Thanks for adding the example and yes.
This is probably the best tach-sensor approach (pass-through). The other reflective approaches are probably the best way to retrofit existing HO locomotives.

I also have a couple of surplus HO size motors with magnetic-hall-effect-tach-sensors coming for some experimentation. 
Bob


----------



## gunrunnerjohn (Nov 10, 2010)

I've seen and used those encoders in avionics, a number of panel instruments used that type for the control knobs and for precise rotation data. We used the gray code encoders for shaft position sensing.

That type of encoder isn't really practical for most of our model train use as we don't have a convenient place to stick the encoder disk. The tach strip on the flywheel doesn't really take up extra space.


----------



## RT_Coker (Dec 6, 2012)

gregc said:


> ...while I can see the value for such a device in accurately determining wheel angle or position/distance, not sure it's worth the trouble for velocity that i believe BEMF measurements can provide.

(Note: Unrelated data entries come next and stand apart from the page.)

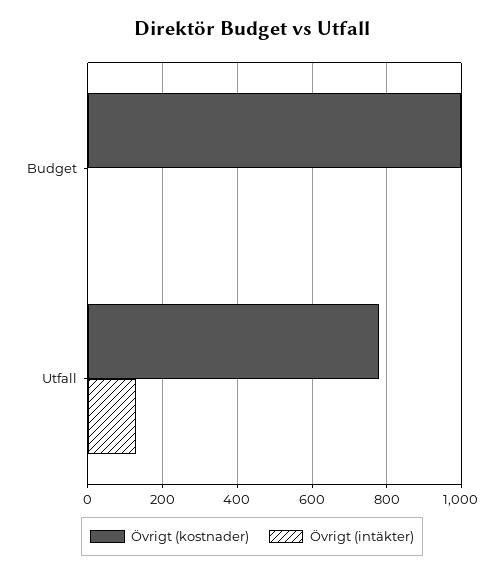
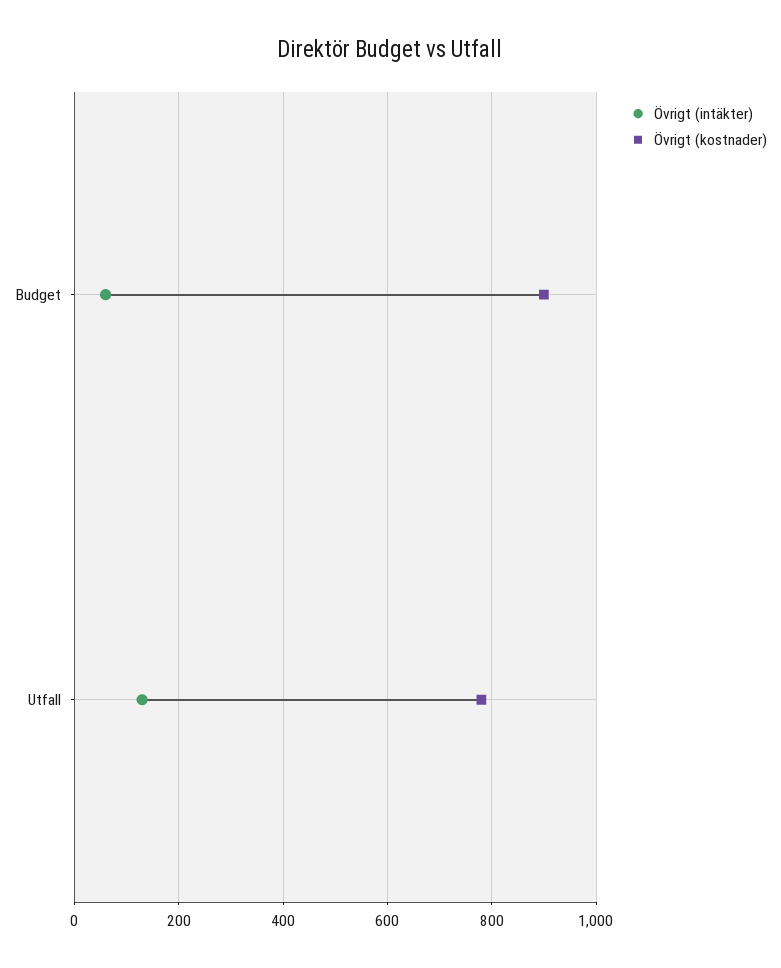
  {
    "Övrigt (kostnader)": {
-     "Budget": 1000,
+     "Budget": 900,
      "Utfall": 780
    },
    "Övrigt (intäkter)": {
-     "Budget": 0,
+     "Budget": 60,
      "Utfall": 140
    }
  }

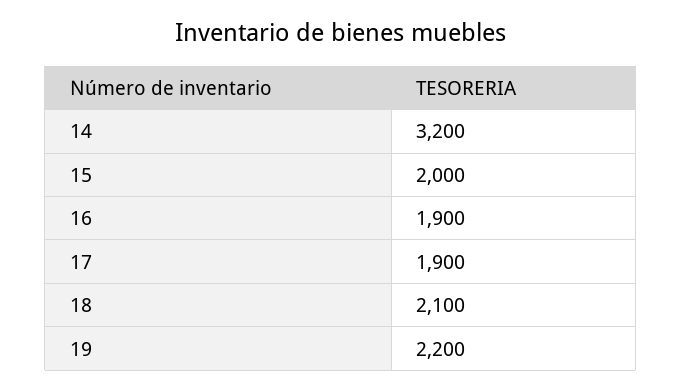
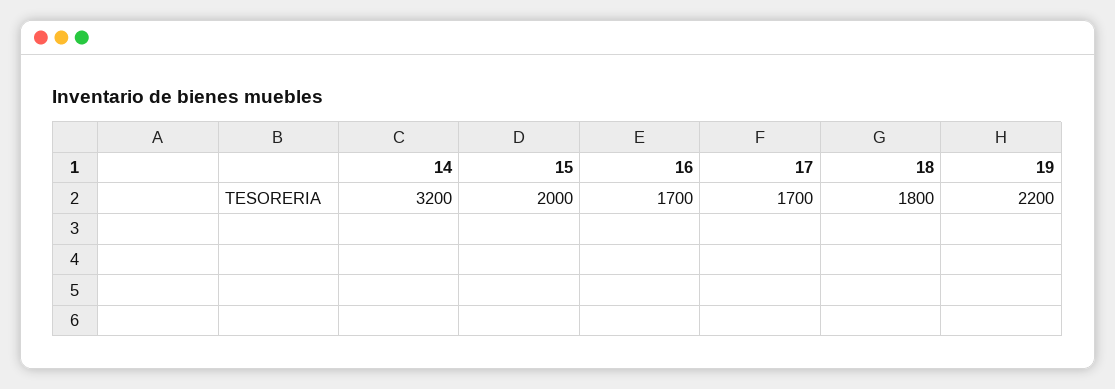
  {
    "14": 3200,
    "15": 2000,
-   "16": 1900,
+   "16": 1700,
-   "17": 1900,
+   "17": 1700,
-   "18": 2100,
+   "18": 1800,
    "19": 2200
  }

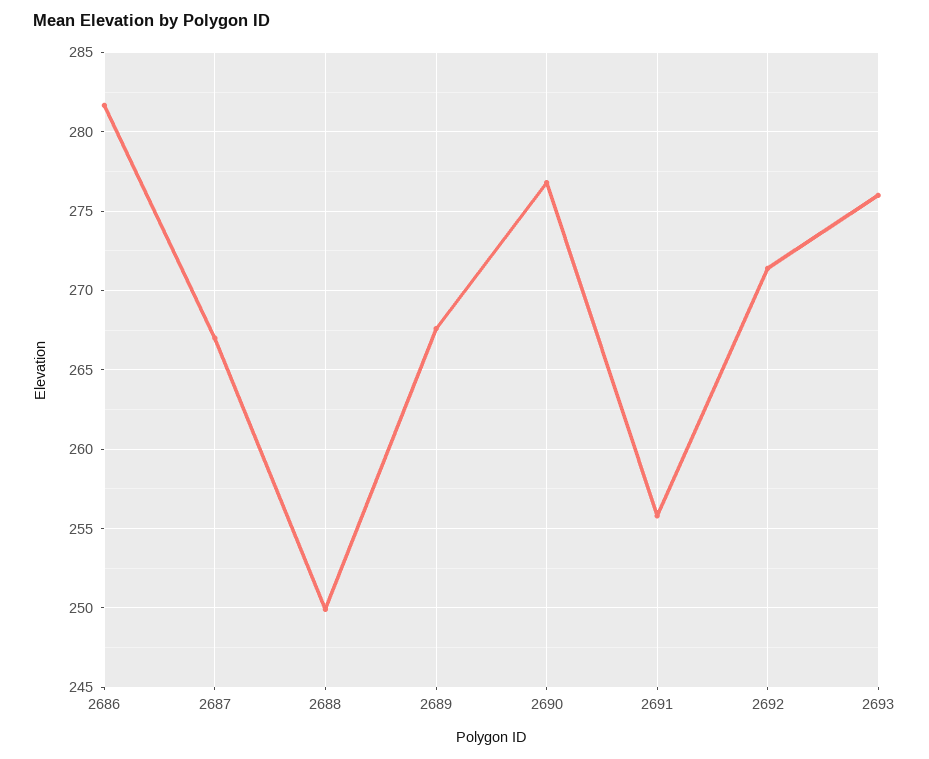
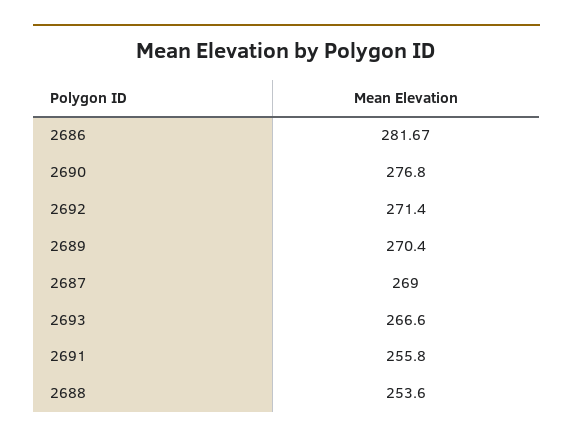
  {
    "2686": 281.67,
-   "2687": 267,
+   "2687": 269,
-   "2688": 250,
+   "2688": 253.6,
-   "2689": 267.5,
+   "2689": 270.4,
    "2690": 276.8,
    "2691": 255.8,
    "2692": 271.4,
-   "2693": 276
+   "2693": 266.6
  }

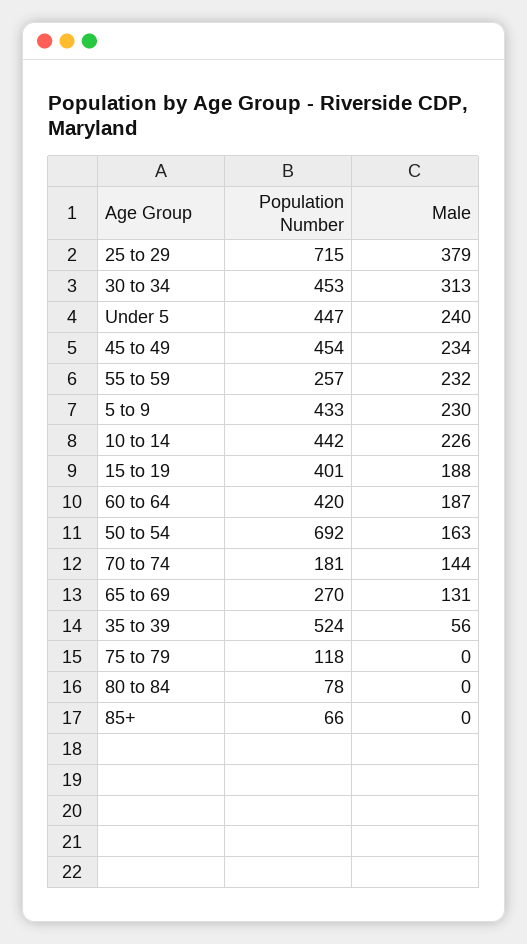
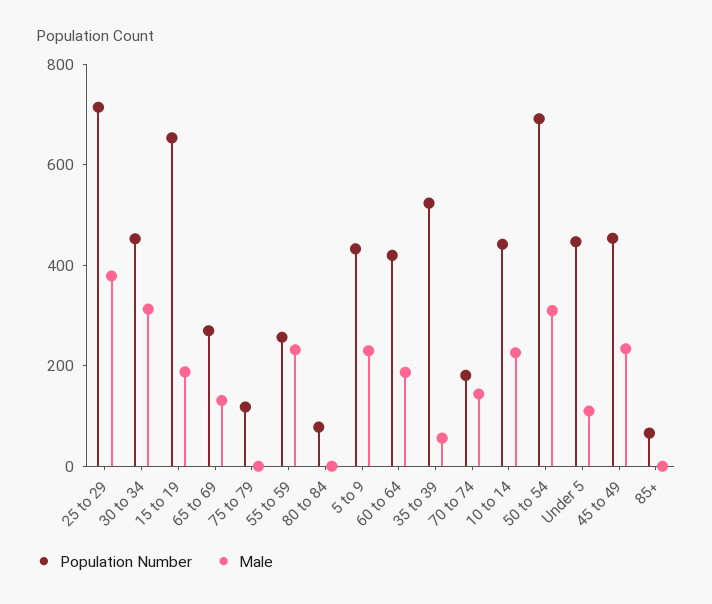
  {
    "Population Number": {
      "25 to 29": 715,
      "30 to 34": 453,
      "Under 5": 447,
      "45 to 49": 454,
      "55 to 59": 257,
      "5 to 9": 433,
      "10 to 14": 442,
-     "15 to 19": 401,
+     "15 to 19": 650,
      "60 to 64": 420,
      "50 to 54": 692,
      "70 to 74": 181,
      "65 to 69": 270,
      "35 to 39": 524,
      "75 to 79": 118,
      "80 to 84": 78,
      "85+": 66
    },
    "Male": {
      "25 to 29": 379,
      "30 to 34": 313,
-     "Under 5": 240,
+     "Under 5": 100,
      "45 to 49": 234,
      "55 to 59": 232,
      "5 to 9": 230,
      "10 to 14": 226,
      "15 to 19": 188,
      "60 to 64": 187,
-     "50 to 54": 163,
+     "50 to 54": 300,
      "70 to 74": 144,
      "65 to 69": 131,
      "35 to 39": 56,
      "75 to 79": 0,
      "80 to 84": 0,
      "85+": 0
    }
  }

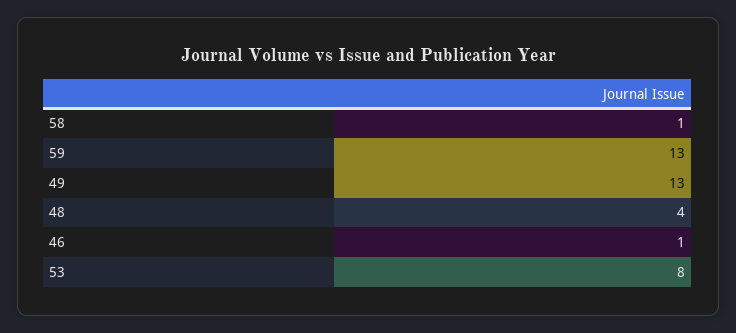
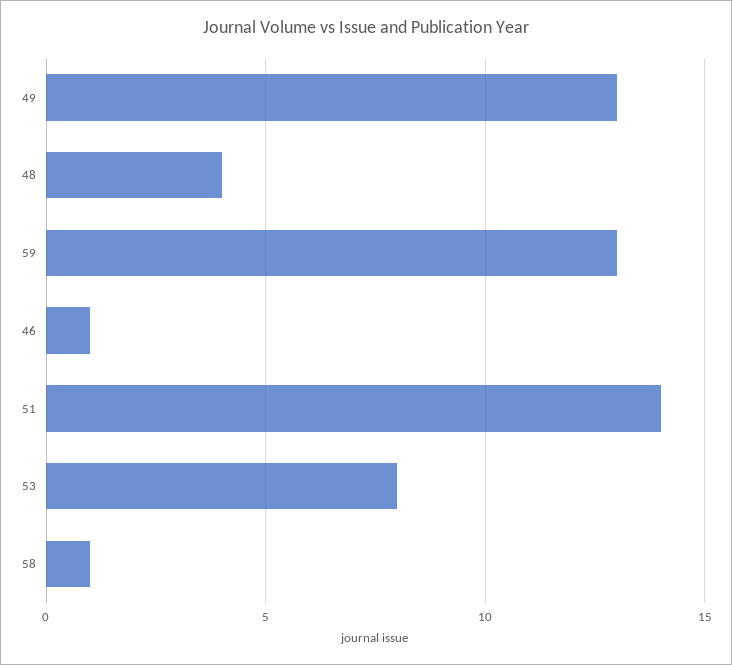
  {
    "58": 1,
    "59": 13,
    "49": 13,
    "48": 4,
    "46": 1,
-   "53": 8
+   "53": 8,
+   "51": 14
  }

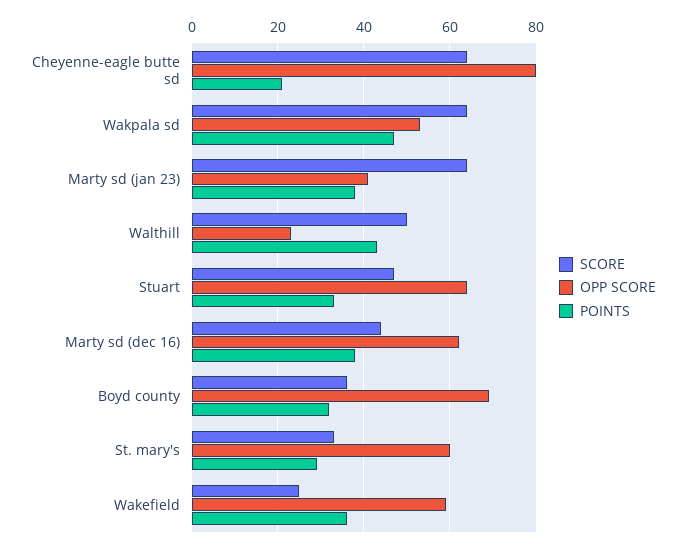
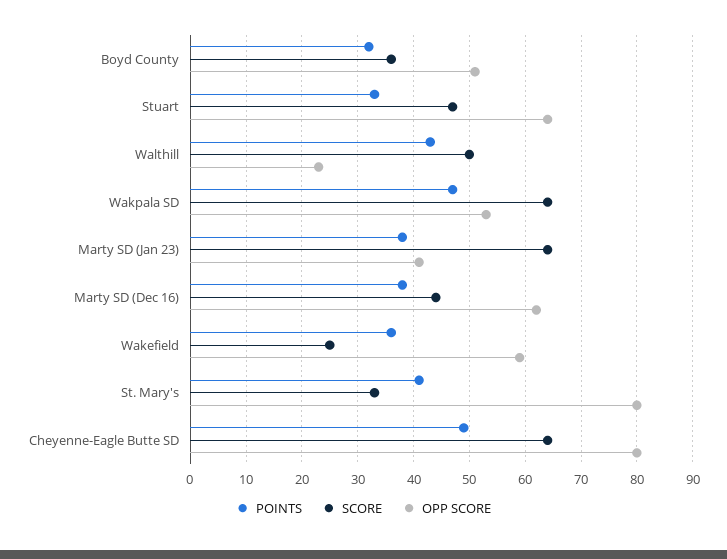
  {
    "SCORE": {
      "Cheyenne-eagle butte sd": 65,
      "Wakpala sd": 65,
      "Marty sd (jan 23)": 65,
      "Walthill": 50,
      "Stuart": 45,
      "Marty sd (dec 16)": 45,
      "Boyd county": 35,
      "St. mary's": 35,
      "Wakefield": 25
    },
    "OPP SCORE": {
      "Cheyenne-eagle butte sd": 80,
      "Wakpala sd": 55,
      "Marty sd (jan 23)": 40,
      "Walthill": 25,
      "Stuart": 65,
      "Marty sd (dec 16)": 60,
-     "Boyd county": 70,
+     "Boyd county": 50,
-     "St. mary's": 60,
+     "St. mary's": 80,
      "Wakefield": 60
    },
    "POINTS": {
-     "Cheyenne-eagle butte sd": 20,
+     "Cheyenne-eagle butte sd": 50,
      "Wakpala sd": 45,
      "Marty sd (jan 23)": 40,
      "Walthill": 45,
      "Stuart": 35,
      "Marty sd (dec 16)": 40,
      "Boyd county": 30,
-     "St. mary's": 30,
+     "St. mary's": 40,
      "Wakefield": 35
    }
  }

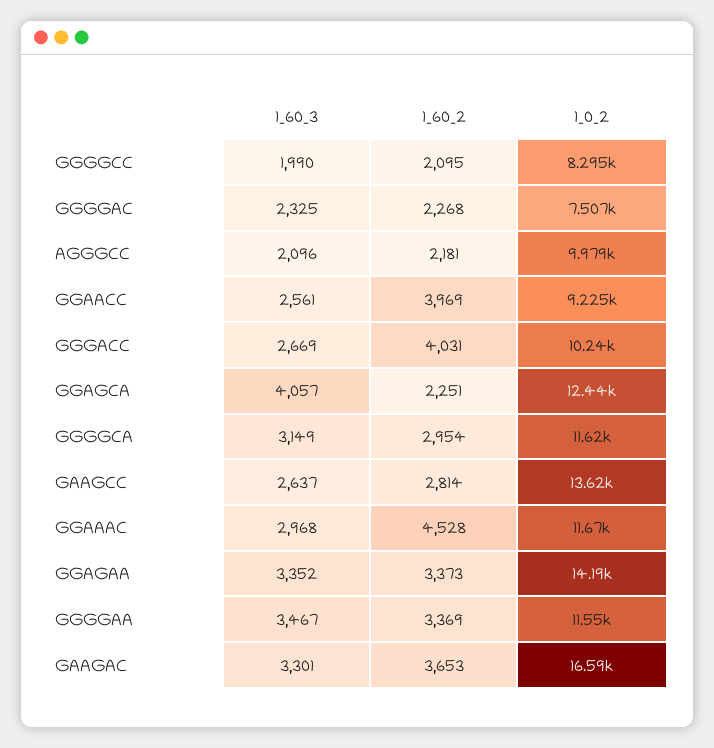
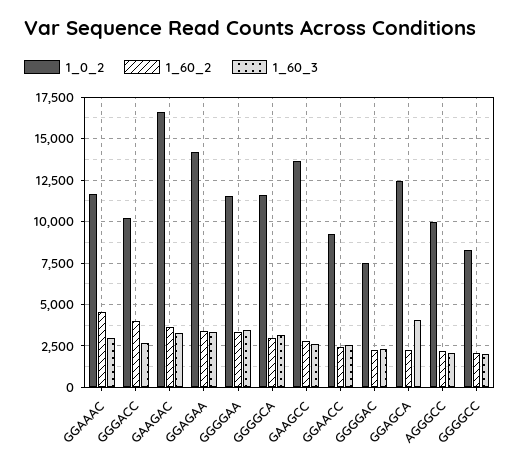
  {
    "1_60_3": {
      "GGGGCC": 1990,
      "GGGGAC": 2325,
      "AGGGCC": 2096,
      "GGAACC": 2561,
      "GGGACC": 2669,
      "GGAGCA": 4057,
      "GGGGCA": 3149,
      "GAAGCC": 2637,
      "GGAAAC": 2968,
      "GGAGAA": 3352,
      "GGGGAA": 3467,
      "GAAGAC": 3301
    },
    "1_60_2": {
      "GGGGCC": 2095,
      "GGGGAC": 2268,
      "AGGGCC": 2181,
-     "GGAACC": 3969,
+     "GGAACC": 2500,
      "GGGACC": 4031,
      "GGAGCA": 2251,
      "GGGGCA": 2954,
      "GAAGCC": 2814,
      "GGAAAC": 4528,
      "GGAGAA": 3373,
      "GGGGAA": 3369,
      "GAAGAC": 3653
    },
    "1_0_2": {
      "GGGGCC": 8295,
      "GGGGAC": 7507,
      "AGGGCC": 9979,
      "GGAACC": 9225,
      "GGGACC": 10240,
      "GGAGCA": 12440,
      "GGGGCA": 11620,
      "GAAGCC": 13620,
      "GGAAAC": 11670,
      "GGAGAA": 14190,
      "GGGGAA": 11550,
      "GAAGAC": 16590
    }
  }

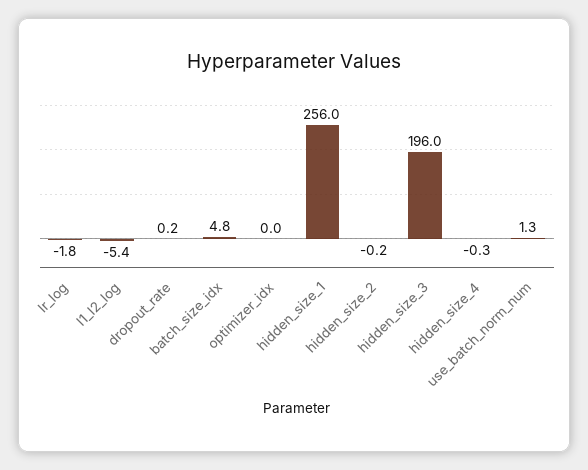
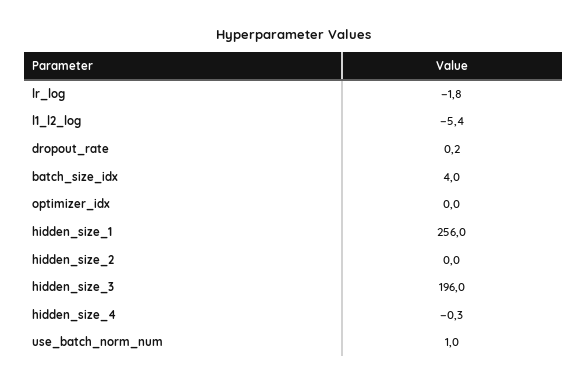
  {
    "lr_log": -1.8,
    "l1_l2_log": -5.4,
    "dropout_rate": 0.2,
-   "batch_size_idx": 4.8,
+   "batch_size_idx": 4,
    "optimizer_idx": 0,
    "hidden_size_1": 256,
-   "hidden_size_2": -0.2,
+   "hidden_size_2": 0,
    "hidden_size_3": 196,
    "hidden_size_4": -0.3,
-   "use_batch_norm_num": 1.3
+   "use_batch_norm_num": 1
  }

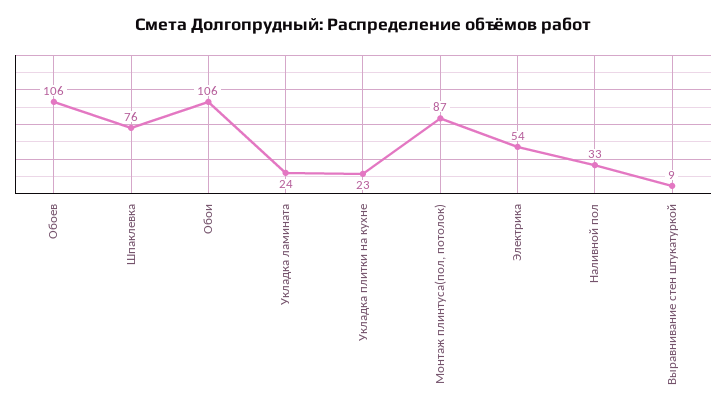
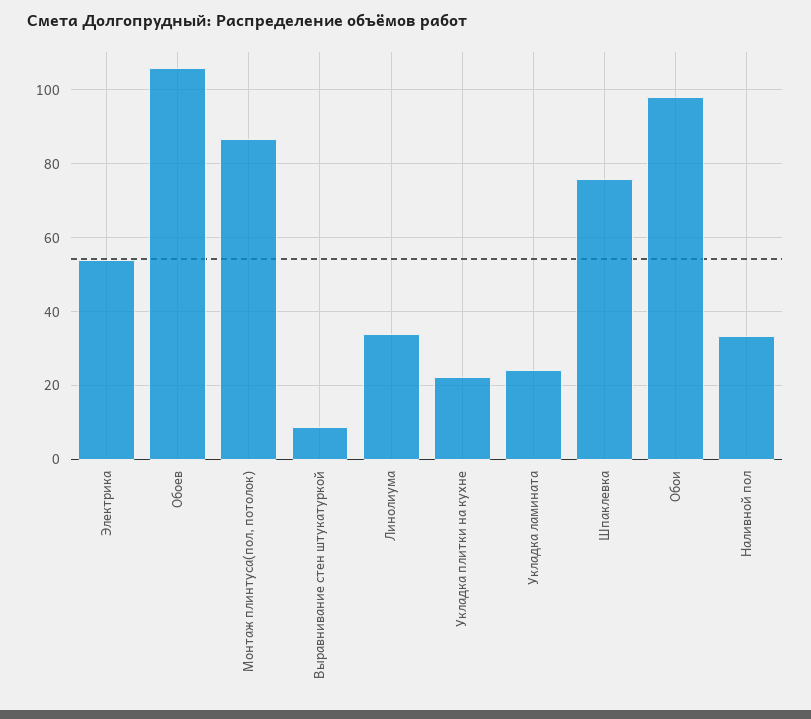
  {
    "Обоев": 106,
    "Шпаклевка": 76,
-   "Обои": 106,
+   "Обои": 98,
    "Укладка ламината": 24,
    "Укладка плитки на кухне": 23,
    "Монтаж плинтуса(пол, потолок)": 87,
    "Электрика": 54,
    "Наливной пол": 33,
-   "Выравнивание стен штукатуркой": 9
+   "Выравнивание стен штукатуркой": 9,
+   "Линолиума": 34
  }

In my mind the tach-sensor is primarily for precision-distance-control, and motor-speed-control is just a very nice side benefit. The inclusion of BEMF hardware is usually insignificant so I usually include it in what I do.
Bob


----------



## Lemonhawk (Sep 24, 2013)

If your counting the pulses inside the computer no need for gray code, if your reading an external counter gray code solves a lot of problems. One of those subtle solutions to a nasty problem.


----------



## gunrunnerjohn (Nov 10, 2010)

Well, the code was so we knew which way the wheel was spinning.


----------



## Lemonhawk (Sep 24, 2013)

An integer subtract of the same work length of the previous reading will also get you the direction. the reason for doing the subtraction at the same word size as the counter is to avoid having to worry about overflow correction.


----------



## gunrunnerjohn (Nov 10, 2010)

You can't determine direction with a single sensor, how do you know if the motor reversed?


----------



## Lemonhawk (Sep 24, 2013)

Yes its a speed detector, the counter will only go up! I'm too use to the stuff I work with that used up/down counters so you could get direction (accels and gyros).


----------



## RT_Coker (Dec 6, 2012)

I just found this information on speed matching DCC, http://www.barstowrick.com/wp-content/uploads/2015/02/David-Eatons-Speed-Matching-Paper-v211.pdf. Can’t imagine why anyone would want a locomotive with a motor-tachometer and have only one parameter to adjust per locomotive type. Where is all the user-fun and manufacturer-profit in that?
Bob


----------